Thursday, December 01, 2005

On the importance of direction

The Globe and Mail points out that CIBC is taking a cue from the recall election concept in its corporate affairs:
Under CIBC's new rule, a director who does not receive majority support from shareholders must submit his or her resignation to the corporate governance committee of the CIBC board of directors. The committee will decide whether to recommend that the board accept the resignation, and the board will make a decision within 90 days of the annual meeting and issue a press release either way.

CIBC said that in the absence of extenuating circumstances, the committee “would be expected” to recommended that the resignation be accepted...

(Two shareholder rights activists) predicted that there will be a more substantial change in the future. The CCGG and others have been lobbying the federal government to amend the Canada Business Corporations Act to change the rules around shareholder voting.
Presumably the measure itself is in some part a means to deflect attention away from CIBC's rough year in terms of both profits and jobs. (Though that fact is one readily explained by the aftermath of Enron.)
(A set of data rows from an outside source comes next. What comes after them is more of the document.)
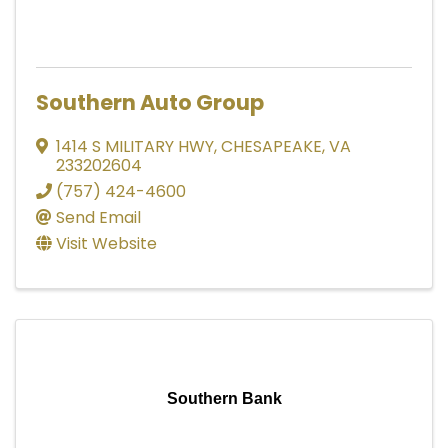
Southern Auto Group
1414 S MILITARY HWY
,
CHESAPEAKE
,
VA
233202604
(757) 424-4600
Send Email
Visit Website
Southern Bank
The problem is that while it seems a popular choice among the people interviewed for the article, it's not an idea that deserves attention. In fact, the recall model may be even worse suited to corporate direction than to politics (and I'm no fan of it there either).

At least in politics it's possible to justify the recall process by the fact that the duty of a representative must be to his or her constituents. Indeed, the representative's power is derived purely from the voters' intentions. (Again, I present that simply as a theoretical justification; the practical experience with recall elections isn't one that I'd want to see replicated.)

Directors, on the other hand, owe their duties to the corporation generally, including some duties to all stakeholders within the corporation, rather than to the immediate interests of a majority of shareholders alone. The changed policy would either place the directors in completely unworkable conflicts between the desires of the shareholders and their other obligations, or would be used as justification to narrow the directors' focus further to nothing but immediate share value. And that's a recipe for even more of the kind of shortsighted corporate direction that got CIBC in trouble in the first place.

What's worse, from the sound of the article the standard applied by CIBC will be a particularly hazardous one. As best I can tell (and I hope it's just a matter of either me or the article having this wrong), directors will essentially be removed by default if there isn't demonstrated majority support, rather than removed only if there's a demonstrated majority against. I'm not sure what proportion of shareholders normally exercise their voting rights, but it sounds like it could only take an unusually apathetic group of shareholders to leave a corporation completely directionless. And that would be so even if the inactive shareholders had no desire to see the directors removed.

Even if that potential flaw isn't ultimately in play, the idea is still a dubious one. Hopefully the trial balloon will be allowed to float by once it's done the job of distracting investors from CIBC's job cuts. If not, it seems likely to eventually blow up in the face of all involved.